La cession du portefeuille Vie reste encore un tabou en Allemagne. Ce produit phare du marché allemand a perdu de son intérêt à cause du contexte des taux bas mais garde un aspect « sacré » dans le métier. Plutôt que de vendre, de nombreux assureurs préfèrent stopper la vente en gérant eux-mêmes la liquidation des contrats restants. C’est le cas d’Ergo, la filiale au premier euro du réassureur allemand Munich Re. Generali n’a pas démenti l'information. « La vente de certains portefeuilles en Allemagne constitue une des options stratégiques que nous souhaitons faire évaluer », confirme un porte-parole à Munich. La vente des produits Vie en fait partie. « Mais le processus d’évaluation est toujours en cours. Aucune décision n’a été prise », précise-t-il.

Une opéation rentable

Par ailleurs, cette information n’est pas une surprise. Le patron de Generali, Philippe Donnet, avait déjà reconnu en novembre 2016 que Generali Leben était confronté à des difficultés, davantage que les deux autres marques Vie du groupe (AachenMünchener et CosmosDirekt). Une chose est sûre : cette cession pourrait rapporter gros. Entre 700 et 900 M€, selon UBS. « Et elle serait stratégiquement sensée », ajoute la banque suisse qui pense que la cession permettrait à l’assureur de régler un certain nombre de problèmes.

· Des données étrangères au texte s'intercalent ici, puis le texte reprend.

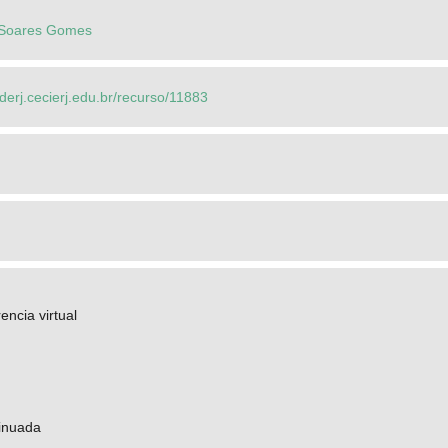
 Soares Gomes
ederj.cecierj.edu.br/recurso/11883
encia virtual
inuada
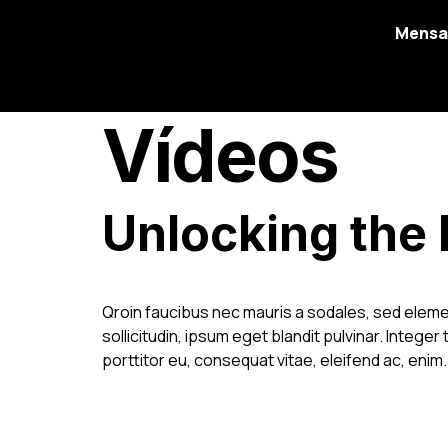
Mens
Vídeos
Unlocking the 
Qroin faucibus nec mauris a sodales, sed eleme
sollicitudin, ipsum eget blandit pulvinar. Integ
porttitor eu, consequat vitae, eleifend ac, enim.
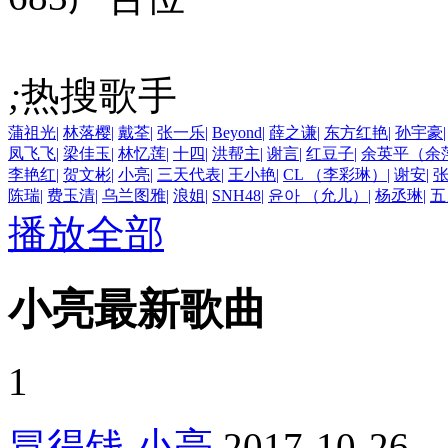
;
热搜歌手
蒲祖光
|
林落樱
|
戴荃
|
张一乐
|
Beyond
|
薛之谦
|
东方红艳
|
孙宇豪
|
凤飞飞
|
梁佳玉
|
林忆莲
|
十四
|
洪帮主
|
谢言
|
红豆子
|
余英平（余
李艳红
|
贺文彬
|
小亮
|
三天代表
|
王小艳
|
CL （李彩琳）
|
谢安
|
陈瑞
|
费玉清
|
乌兰图雅
|
浪姐
|
SNH48
|
윤아 （允儿）
|
杨丞琳
|
五
播放全部
小亮最新歌曲
1
冒得钱
小亮
2017-10-26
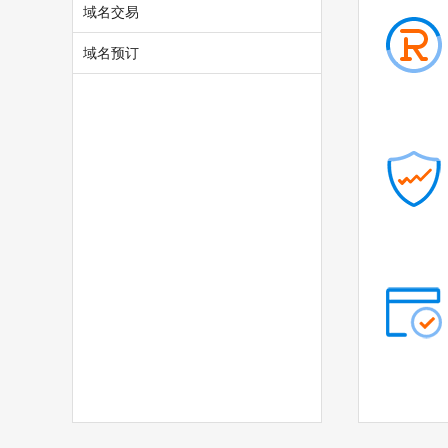
域名交易
.plus
.guru
.run
.pub
域名预订
.email
.life
.art
.love
.beer
.cloud
.fit
.yoga
.fashion
.space
.host
.press
.website
.archi
.bio
.black
.blue
.green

Le Crédit Suisse pense quant à lui que cette vente pourrait rapporter plus d’un milliard d'euros. Selon la presse allemande, plusieurs acquéreurs potentiels auraient été approchés. Les spécialistes allemands du « run off », notamment Viridium, Frankfurter Leben (aux mains du chinois Fosun) et Athene, devraient avoir manifesté un grand intérêt pour cette offre.